Research paper by Eloise E Mastrangelo, Mario M Milani, Michela M Bollati, Barbara B Selisko, Frederic F Peyrane, Vittorio V Pandini, Graziella G Sorrentino, Bruno B Canard, Peter V PV Konarev, Dmitri I DI Svergun, Xavier X de Lamballerie, Bruno B Coutard, Alexander A AA Khromykh, Martino M Bolognesi

Indexed on: 31 Jul '07Published on: 31 Jul '07Published in: Journal of Molecular Biology



Abstract

Flaviviral NS3 is a multifunctional protein displaying N-terminal protease activity in addition to C-terminal helicase, nucleoside 5'-triphosphatase (NTPase), and 5'-terminal RNA triphosphatase (RTPase) activities.
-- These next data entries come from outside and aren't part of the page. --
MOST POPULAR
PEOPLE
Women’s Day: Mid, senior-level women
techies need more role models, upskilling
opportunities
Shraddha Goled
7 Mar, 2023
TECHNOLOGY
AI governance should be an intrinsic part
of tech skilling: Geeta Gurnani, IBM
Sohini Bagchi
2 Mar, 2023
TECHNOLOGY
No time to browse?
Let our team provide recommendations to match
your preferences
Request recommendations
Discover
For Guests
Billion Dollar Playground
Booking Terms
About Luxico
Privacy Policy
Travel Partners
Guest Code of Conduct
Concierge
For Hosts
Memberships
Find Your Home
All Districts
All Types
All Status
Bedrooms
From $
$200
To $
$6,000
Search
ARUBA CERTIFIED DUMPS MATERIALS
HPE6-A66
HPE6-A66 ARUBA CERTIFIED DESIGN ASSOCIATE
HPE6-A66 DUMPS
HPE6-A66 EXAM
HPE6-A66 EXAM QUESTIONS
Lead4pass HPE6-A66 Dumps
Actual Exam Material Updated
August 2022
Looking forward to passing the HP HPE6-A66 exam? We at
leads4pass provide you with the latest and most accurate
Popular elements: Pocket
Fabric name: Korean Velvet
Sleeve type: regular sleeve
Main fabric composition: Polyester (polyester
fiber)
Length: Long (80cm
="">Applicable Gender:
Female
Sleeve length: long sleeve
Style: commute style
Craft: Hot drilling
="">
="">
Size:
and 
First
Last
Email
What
NS3 is held to support the separation of RNA daughter and template strands during viral replication. In addition, NS3 assists the initiation of replication by unwinding the RNA secondary structure in the 3' non-translated region (NTR). We report here the three-dimensional structure (at 3.1 A resolution) of the NS3 helicase domain (residues 186-619; NS3:186-619) from Kunjin virus, an Australian variant of the West Nile virus. As for homologous helicases, NS3:186-619 is composed of three domains, two of which are structurally related and held to host the NTPase and RTPase active sites. The third domain (C-terminal) is involved in RNA binding/recognition. The NS3:186-619 construct occurs as a dimer in solution and in the crystals. We show that NS3:186-619 displays both ATPase and RTPase activities, that it can unwind a double-stranded RNA substrate, being however inactive on a double-stranded DNA substrate. Analysis of different constructs shows that full length NS3 displays increased helicase activity, suggesting that the protease domain plays an assisting role in the RNA unwinding process. The structural interaction between the helicase and protease domain has been assessed using small angle X-ray scattering on full length NS3, disclosing that the protease and helicase domains build a rather elongated molecular assembly differing from that observed in the NS3 protein from hepatitis C virus.